Wednesday 160203

For time:
50 Double unders
21 Chest to bar pull-ups
21 Power snatch, 115#(75#)
50 Double unders
15 Chest to bar pull-ups
15 Power snatch, 115#(75#)
50 Double unders
9 Chest to bar pull-ups
9 Power snatch, 115#(75#)

Post to BTWB

Supercompensation

Rest Days

By: Paul Buono

It’s important to understand your body, or at least for you to try to understand your body.  Too often we see people trying to eek out short-term benefits by trying to skip rest days. If you would like to maximize your workouts in preparation for a competition or continue a healthy pattern of being able to workout a handful of times per week for the rest of your life, the body needs rest.

The chart above is taken from one of my favorite authors in the strength and conditioning realm, Vladimir M. Zatsiorsky, a retired professor from The Pennsylvania State University. He breaks training down into three separate categories on a “preparedness vs. time” chart: depletion (training), restitution (rest) and supercompensation. Supercompensation takes places after a restoration period, the level of the given biochemical substance is believed to increase about the initial level.  In other words, we get better when we rest.

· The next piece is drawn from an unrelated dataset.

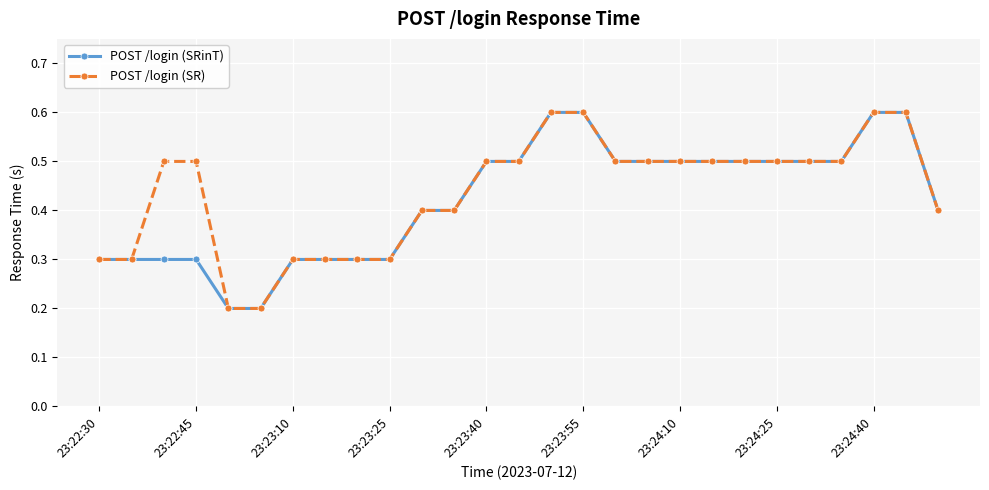

How many distinct data groups are displayed?

2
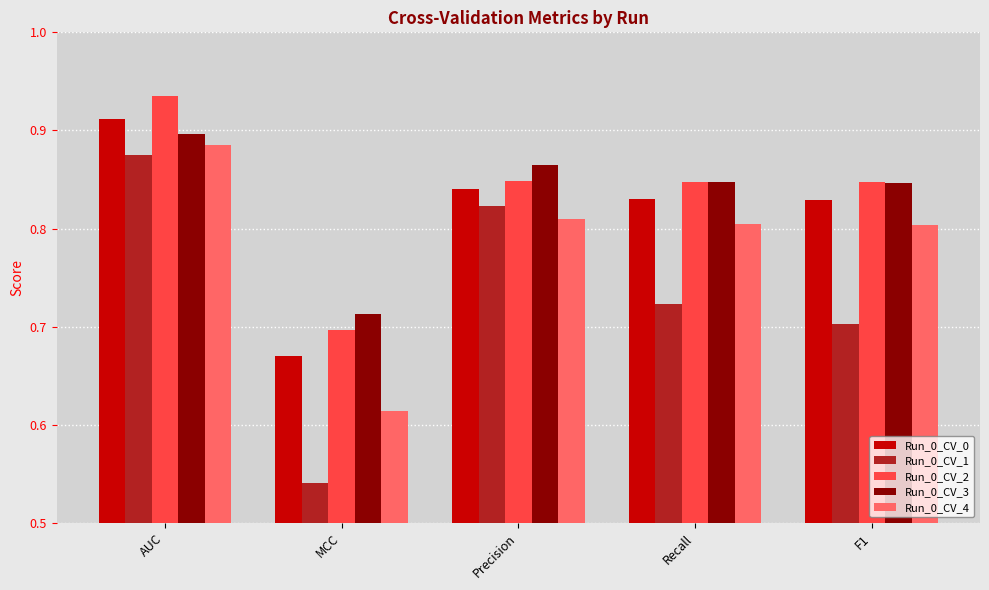

At which label is Run_0_CV_3 closest to 0?

MCC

Greg Glassman’s recommended protocol for rest days is three days of training for one rest day. Again, this is going to vary from person to person, you must learn what is going on with your body and when it’s asking you for a break. Some of the determining factors for me for rest day are: resting heart rate, hours slept, quality of sleep, energy levels, mood, performance in the gym, appetite, soreness and illness. If I’m not happy with how some of these things are feeling a couple days in a row, I’ll take an unscheduled rest day and come in the day after to hit it hard! Remember, we get better when we rest.

References:

Zatsiorsky, Vladimir M. Science and Practice of Strength Training. 2nd ed. Champaign, IL: Human Kinetics, 1995. Print.